I'm doing this problem from Carol Ash's The Probability Tutoring Book
Let $X_1, X_2, ... , X_7$ be iid and have common density $f(x)$ and common distribution $F(x)$. Find the probability that the largest is less than 9 and the second largest is less than 5
My attempt:
We want $P(\max \leq 9 \cap \text{2nd largest} \leq 5)$
$$P(\max \leq 9 \cap \text{2nd largest} \leq 5) = 7P(\text{max} \leq 9 )P(\text{2nd largest} \leq 5)^6 \\= 7F(9)F(5)^6$$
My reasoning:
The $7$ comes from choosing 1 of the 7 to be the max
The first equality comes from independence and the second comes from the definition of the CDF.
However according to the back of the book the answer is $$F(5)^7 + 7(F(9) - F(5))(F(5))^6$$
Thir answer makes sense to me, but I don't know why my answer is wrong(logically it makes sense to me). The way their answer works (I believe) is they did
$$P(\text{all} \leq 5) + P(\text{1 X between 5 and 9 while the rest are less than 5}) $$
Where is my reasoning wrong? I choose one X to be anything less than $9$ and the others are less than $5$
That's the intuitive approach. It matches the integration result:
$$\begin{align}f_{\small X_{(6)},X_{(7)}}(y,z) &= \dfrac{7!}{5!} F(y)^5 f(y) f(z)\\[4ex] F_{\small X_{(6)},X_{(7)}}(y,z)&=\dfrac {7!}{5!}\int_{-\infty}^{5}\int_y^9 F(y)^5f(y)f(z)\mathrm d z\mathrm d y\\&=42\int_{-\infty}^5 F(y)^5f(y)(F(9)-F(y))\mathrm d y\\&=42\int_0^{F(5)} x^5 (F(9)-x)\mathrm d x&&{x=F(y)\\ \mathrm d x=f(y)\mathrm d y}\\&=\int_0^{F(5)} 7\cdot 6 x^5 F(9)- 6\cdot 7x ^6~\mathrm d x\\[1ex] &= 7 F(5)^6 F(9)-6F(5)^7 \\[3ex]&= F(5)^7 -7(F(9)-F(5))F(5)^6\end{align}$$
Which are "the others" when they are in the same category?

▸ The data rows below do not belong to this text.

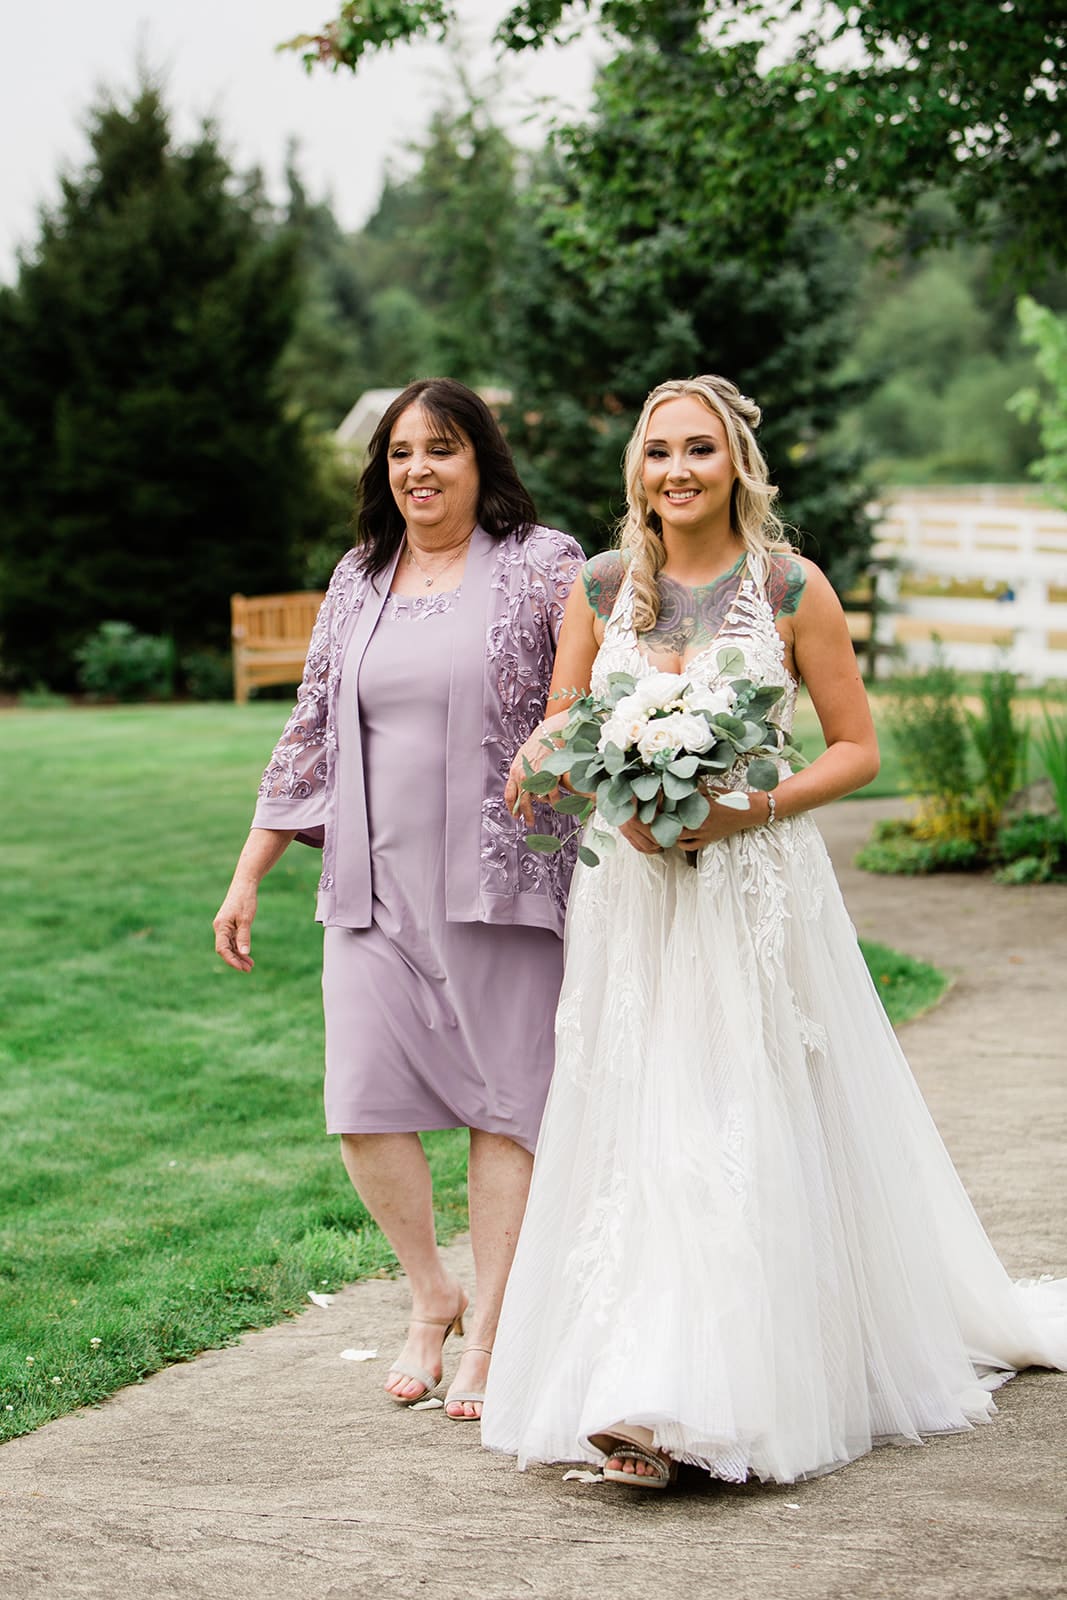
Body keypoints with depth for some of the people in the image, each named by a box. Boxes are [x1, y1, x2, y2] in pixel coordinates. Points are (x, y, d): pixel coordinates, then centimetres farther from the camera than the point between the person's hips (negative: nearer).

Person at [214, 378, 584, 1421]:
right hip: (375, 886, 4)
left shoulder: (543, 567, 0)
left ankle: (486, 1338, 10)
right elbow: (312, 730, 17)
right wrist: (247, 878, 15)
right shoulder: (359, 579, 13)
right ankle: (430, 1297, 22)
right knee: (363, 1103, -1)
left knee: (504, 1105, -1)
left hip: (502, 883, -4)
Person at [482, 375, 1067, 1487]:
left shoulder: (792, 590, -2)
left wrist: (748, 808, -14)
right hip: (631, 894, 3)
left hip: (758, 892, -3)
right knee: (635, 1132, 0)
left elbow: (856, 748, 1)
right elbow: (559, 727, 12)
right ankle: (645, 1401, 6)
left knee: (750, 1134, -6)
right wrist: (544, 761, -12)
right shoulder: (601, 587, 6)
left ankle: (732, 1392, -1)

The constants in the expression derive from counting distinct arrangements. When the one you choose is less than 5 it becomes indistinguishable from the other six described that way. So you must partition the events between "all are birds of a feather" and "one stands out from the crowd" to properly account for this.
$$P\left(\bigcap_{i}\{X_i \leqslant 5\}\right) + P\left(\bigcup_j \left(\{5<X_j\leqslant 9\}\cap\bigcap_{i\neq j}\{X_i\leqslant 5\}\right)\right)\\{\huge=}\\ \mathsf P(X_1\leqslant 5)^7+ 7\mathsf P(5<X_1\leqslant 9)\mathsf P(X_2\leqslant 5)^6\\{\huge=}\\ F(5)^7-7\,(F(9)-F(5))\,F(5)^6 $$